Yes, but you need to group the alternations, and for efficiency, the grouping should be non-capturing:
#! perl
use strict;
use warnings;
for (
'ASQWERFD.YYxxxx.W12345.XYZQW.D072413.csv',
'ASQWERFD.YYxxxx.W12345.XYZQW.D072413.txt',
'ASQWERFD.YYxxxx.W12345.XYZQW.D072413.dat',
'ASQWERFD.YYxxxx.W12345.KMHYT.D072413.csv',
'ASQWERFD.YYxxxx.W12345.XYZQA.D072413.csv',
)
{
if (/ .{10,} (?: XYZQW | KMHYT) .* \. (?: csv | txt) $ /ix)
{
print "Matched $_\n";
}
else
{
print "Ignoring $_\n";
}
}
Output:
11:57 >perl 673_SoPW.pl
Matched ASQWERFD.YYxxxx.W12345.XYZQW.D072413.csv
Matched ASQWERFD.YYxxxx.W12345.XYZQW.D072413.txt
Ignoring ASQWERFD.YYxxxx.W12345.XYZQW.D072413.dat
Matched ASQWERFD.YYxxxx.W12345.KMHYT.D072413.csv
Ignoring ASQWERFD.YYxxxx.W12345.XYZQA.D072413.csv
11:57 >
On grouping, see Regular Expressions:
WARNING: Once Perl sees that you need one of $&, $`, or $' anywhere in the program, it has to provide them for every pattern match.

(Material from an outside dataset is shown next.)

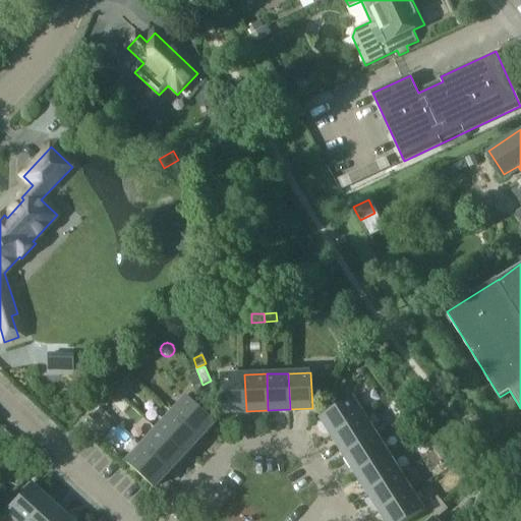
[(196,374),(189,379),(194,388),(201,384),(196,374)]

This may substantially slow your program. Perl uses the same mechanism to produce $1, $2, etc, so you also pay a price for each pattern that contains capturing parentheses. (To avoid this cost while retaining the grouping behaviour, use the extended regular expression (?: ... ) instead.)
Note that I’ve also used /x for improved readability.